Request: The answer should be an exact copy of the lines from the line with "发表于 2020-6-23 01:01" through the last line of the entries, and no other lines.
——————
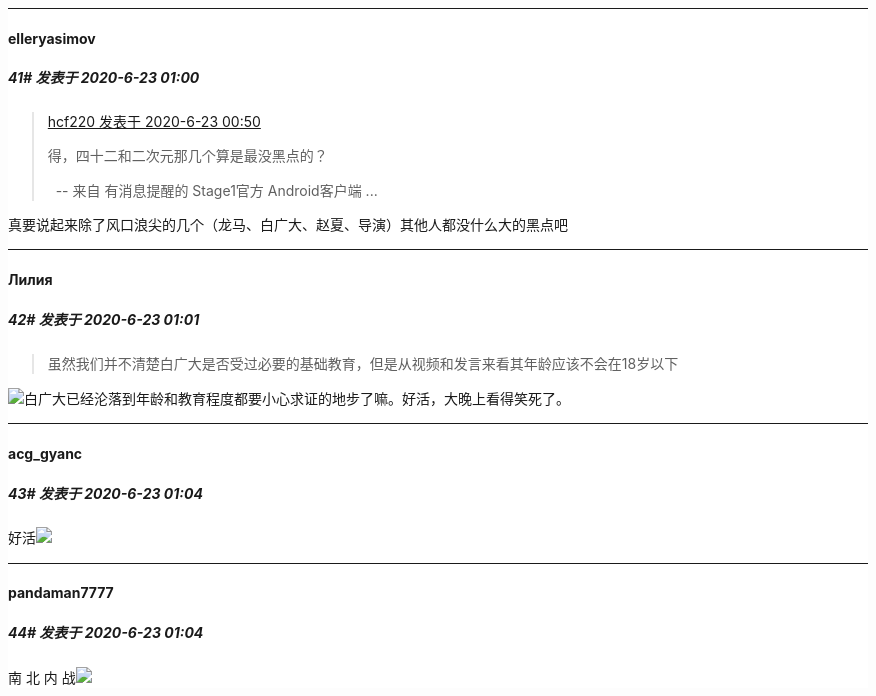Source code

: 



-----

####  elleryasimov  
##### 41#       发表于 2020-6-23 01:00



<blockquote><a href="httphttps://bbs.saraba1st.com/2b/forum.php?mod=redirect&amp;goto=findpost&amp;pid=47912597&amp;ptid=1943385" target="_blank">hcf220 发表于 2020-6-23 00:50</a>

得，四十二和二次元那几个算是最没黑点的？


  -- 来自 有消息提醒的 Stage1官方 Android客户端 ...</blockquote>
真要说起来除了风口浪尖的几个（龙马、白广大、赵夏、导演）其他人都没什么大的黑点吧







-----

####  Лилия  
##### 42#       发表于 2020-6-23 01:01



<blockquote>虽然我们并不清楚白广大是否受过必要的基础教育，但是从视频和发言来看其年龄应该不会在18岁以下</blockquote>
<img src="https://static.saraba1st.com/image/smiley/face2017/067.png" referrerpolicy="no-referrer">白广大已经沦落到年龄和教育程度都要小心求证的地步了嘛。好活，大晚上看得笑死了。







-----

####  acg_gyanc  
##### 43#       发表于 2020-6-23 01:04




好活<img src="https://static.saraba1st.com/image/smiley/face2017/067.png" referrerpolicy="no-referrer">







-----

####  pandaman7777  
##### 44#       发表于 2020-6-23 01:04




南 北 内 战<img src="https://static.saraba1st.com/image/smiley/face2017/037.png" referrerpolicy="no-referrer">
——————
Result for this task:
##### 42#       发表于 2020-6-23 01:01



<blockquote>虽然我们并不清楚白广大是否受过必要的基础教育，但是从视频和发言来看其年龄应该不会在18岁以下</blockquote>
<img src="https://static.saraba1st.com/image/smiley/face2017/067.png" referrerpolicy="no-referrer">白广大已经沦落到年龄和教育程度都要小心求证的地步了嘛。好活，大晚上看得笑死了。







-----

####  acg_gyanc  
##### 43#       发表于 2020-6-23 01:04




好活<img src="https://static.saraba1st.com/image/smiley/face2017/067.png" referrerpolicy="no-referrer">







-----

####  pandaman7777  
##### 44#       发表于 2020-6-23 01:04




南 北 内 战<img src="https://static.saraba1st.com/image/smiley/face2017/037.png" referrerpolicy="no-referrer">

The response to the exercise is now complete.